Oczywiście, flow Piha jest prawie dokładnie taki jak na wcześniejszych płytach, niektórych może irytować też charakterystyczna maniera zaciągania. Również kwadratowość niektórych rymów (pada - tornada, równania - mieszkania, przeżuł - talerzu) może na pierwszy rzut ucha kłuć. Dla ludzi, którzy nie słuchają zbyt często autora "Kwiatów zła" "Dowód Rzeczowy nr 3" bywa przez to momentami męczący. I chyba nawet nie tylko dla nich - utwory takie jak "Serce nie mięknie" (Pih nigdy nie był mistrzem refrenów, ale w tym przypadku "serce nie mięknie a twardnieje chuj" i "auuu" położyły całkiem nienajgorszy kawałek) czy "Ta noc" (nieznośnie popowe rn'b w refrenie) bardziej zapychają niż wpływają na podniesienie poziomu płyty (chociaż, sądząc choćby po komentarzach na YouTube, sporo osób się nimi jara). W dobie internetu czasy albumów trwających po 70 minut już minęły. I całe szczęście.
Muzycznie absolutnie nie ma się do czego przyczepić - zadbało o to pierwszoligowe grono zaproszonych producentów.

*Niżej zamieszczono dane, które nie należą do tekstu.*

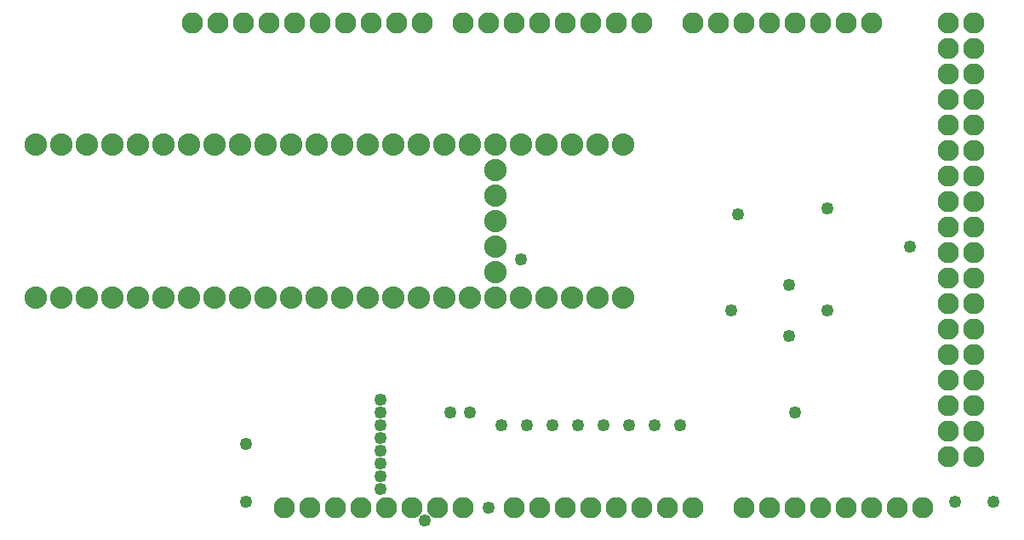
<source format=gbs>
G04 MADE WITH FRITZING*
G04 WWW.FRITZING.ORG*
G04 DOUBLE SIDED*
G04 HOLES PLATED*
G04 CONTOUR ON CENTER OF CONTOUR VECTOR*
%ASAXBY*%
%FSLAX23Y23*%
%MOIN*%
%OFA0B0*%
%SFA1.0B1.0*%
%ADD10C,0.049370*%
%ADD11C,0.082917*%
%ADD12C,0.088000*%
%LNMASK0*%
G90*
G70*
G54D10*
X3228Y867D03*
X1478Y467D03*
X1478Y417D03*
X1478Y367D03*
X1478Y317D03*
X1478Y517D03*
X1478Y267D03*
X1478Y217D03*
X1478Y167D03*
X2878Y1242D03*
X3228Y1267D03*
X2053Y417D03*
X1953Y417D03*
X2153Y417D03*
X2253Y417D03*
X2353Y417D03*
X2453Y417D03*
X2553Y417D03*
X2653Y417D03*
X1753Y467D03*
X1828Y467D03*
X3078Y767D03*
X3103Y467D03*
X3078Y967D03*
X3728Y117D03*
X3878Y117D03*
X2028Y1067D03*
X953Y117D03*
X953Y342D03*
X1903Y92D03*
X3553Y1117D03*
X2853Y867D03*
G54D11*
X3003Y92D03*
X1403Y92D03*
X3103Y92D03*
X3203Y92D03*
X3303Y92D03*
X3403Y92D03*
X3703Y1492D03*
X3503Y92D03*
X3603Y92D03*
X1443Y1992D03*
X2003Y92D03*
X2103Y92D03*
X2203Y92D03*
X2303Y92D03*
X3703Y692D03*
X2403Y92D03*
X2503Y92D03*
X2603Y92D03*
X2703Y92D03*
X2203Y1992D03*
X3703Y1892D03*
X3703Y1092D03*
X3703Y292D03*
X1043Y1992D03*
X1803Y92D03*
X1803Y1992D03*
X3703Y1692D03*
X3703Y1292D03*
X3703Y892D03*
X3403Y1992D03*
X3703Y492D03*
X3303Y1992D03*
X3203Y1992D03*
X3103Y1992D03*
X3003Y1992D03*
X2903Y1992D03*
X2803Y1992D03*
X2703Y1992D03*
X843Y1992D03*
X1243Y1992D03*
X1643Y1992D03*
X1203Y92D03*
X1603Y92D03*
X2403Y1992D03*
X2003Y1992D03*
X3703Y1992D03*
X3703Y1792D03*
X3703Y1592D03*
X3703Y1392D03*
X3703Y1192D03*
X3703Y992D03*
X3703Y792D03*
X3703Y592D03*
X3703Y392D03*
X743Y1992D03*
X943Y1992D03*
X1143Y1992D03*
X1343Y1992D03*
X1543Y1992D03*
X1103Y92D03*
X1303Y92D03*
X1503Y92D03*
X1703Y92D03*
X2503Y1992D03*
X2303Y1992D03*
X2103Y1992D03*
X1903Y1992D03*
X3803Y1992D03*
X3803Y1892D03*
X3803Y1792D03*
X3803Y1692D03*
X3803Y1592D03*
X3803Y1492D03*
X3803Y1392D03*
X3803Y1292D03*
X3803Y1192D03*
X3803Y1092D03*
X3803Y992D03*
X3803Y892D03*
X3803Y792D03*
X3803Y692D03*
X3803Y592D03*
X3803Y492D03*
X3803Y392D03*
X3803Y292D03*
X2903Y92D03*
G54D12*
X2428Y1517D03*
X2328Y1517D03*
X2228Y1517D03*
X2128Y1517D03*
X2028Y1517D03*
X1928Y1517D03*
X1828Y1517D03*
X1728Y1517D03*
X1628Y1517D03*
X1528Y1517D03*
X1428Y1517D03*
X1328Y1517D03*
X1228Y1517D03*
X1128Y1517D03*
X1028Y1517D03*
X928Y1517D03*
X828Y1517D03*
X728Y1517D03*
X628Y1517D03*
X528Y1517D03*
X428Y1517D03*
X328Y1517D03*
X228Y1517D03*
X128Y1517D03*
X128Y917D03*
X228Y917D03*
X328Y917D03*
X428Y917D03*
X528Y917D03*
X628Y917D03*
X728Y917D03*
X828Y917D03*
X928Y917D03*
X1028Y917D03*
X1128Y917D03*
X1228Y917D03*
X1328Y917D03*
X1428Y917D03*
X1528Y917D03*
X1628Y917D03*
X1728Y917D03*
X1828Y917D03*
X1928Y917D03*
X2028Y917D03*
X2128Y917D03*
X2228Y917D03*
X2328Y917D03*
X2428Y917D03*
X1928Y1417D03*
X1928Y1317D03*
X1928Y1217D03*
X1928Y1117D03*
X1928Y1017D03*
G54D10*
X1653Y42D03*
G04 End of Mask0*
M02*
</source>
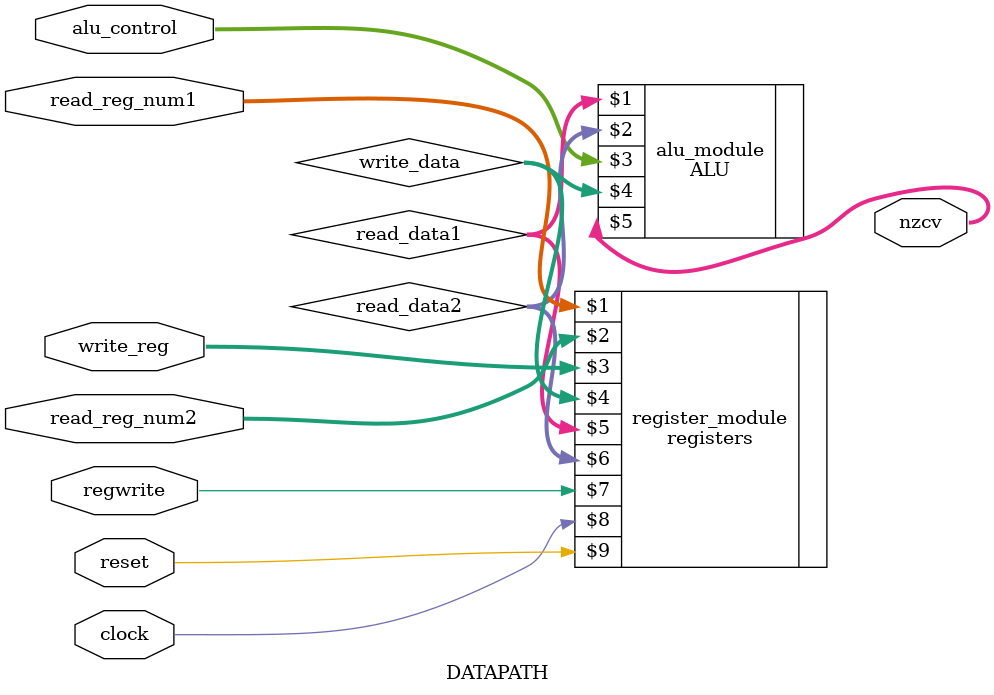
<source format=v>
`include "register.v"
`include "ALU.v"
module DATAPATH(
    input [4:0]read_reg_num1,
    input [4:0]read_reg_num2,
    input [4:0]write_reg,
    input [3:0]alu_control,
    input regwrite,
    input clock,
    input reset,
    output [3:0] nzcv
);

    // Declaring internal wires that carry data
    wire [31:0]read_data1;
    wire [31:0]read_data2;
    wire [31:0]write_data;

    // Instantiating the register file
    registers register_module(
    read_reg_num1,
    read_reg_num2,
    write_reg,
    write_data,
    read_data1,
    read_data2,
    regwrite,
    clock,
    reset
    );

    // Instanting ALU
    ALU alu_module(read_data1, read_data2, alu_control, write_data,nzcv);
	 
endmodule
</source>
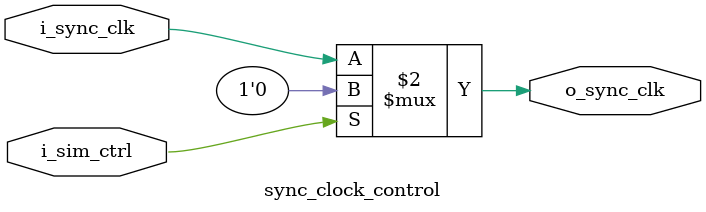
<source format=v>

`timescale 1ns/1ps

module sync_clock_control(
	i_sync_clk,
    i_sim_ctrl,           
	o_sync_clk
);
// I/O
//input

input                   i_sync_clk ;
input                   i_sim_ctrl ;
//output
output                  o_sync_clk ;


assign o_sync_clk = !i_sim_ctrl ? i_sync_clk:1'b0;
endmodule
</source>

Nadal bywa podniośle i pompatycznie ("(Ulicami) Pandemonium" - Pawbeats), jest banger w "TNT" (za którym stoją White House - autorzy takich tłuściochów jak prawie horror-core'owe singlowe "Imadło" czy "Excelsior I"). Są też smutne smyki w "Pod wodą krzyku" współautorstwa Pawbeats i DNA, czy oldskulowe echa lat dziewięćdziesiątych ("Schodowa klatka" by DNA). Creon, NNFoF, Matheo czy Puzzel zaprezentowali zaledwie po jednym podkładzie, jednak klimat trzeciego "Dowodu Rzeczowego" jest bardzo spójny - bity w zdecydowanej większości dobrze korespondują z mrocznym layoutem płyty i raczej niewesołą tematyką tekstów.
Oprócz propsów dla producentów nie można pominąć też wysokiego poziomu gościnnych nawijek - JWP w "Czaszkach i piszczelach" położyli zwrotki nie gorsze niż gospodarz, Shellerini i Słoń swoimi linijkami udowadniają, że WSRH to coś więcej niż napis na bluzach gimbusów, Sokół w prostych, ale mocnych słowach ("duszę tą kurwę, gniew, co się zowie, za swoje winy przed Bogiem odpowiem") mówi o bólu i problemach w życiu. Zarówno proporcje, jak i ksywy gości można zapisać in plus.
Trzeba przyznać, że trzecia część "Dowodu Rzeczowego" to pozycja głównie dla fanów Piha. Może to kwestia zmęczenia materiału, może zbyt kurczowego trzymania się konwencji - to chyba najmniej porywający element trylogii. Ale z pewnością najbardziej znanego rapera z Białegostoku nie obchodzi, co sceptycy o nim myślą i już wkrótce po raz kolejny pokaże środkowy palec poprawności politycznej i establishmentowi. I bardzo dobrze.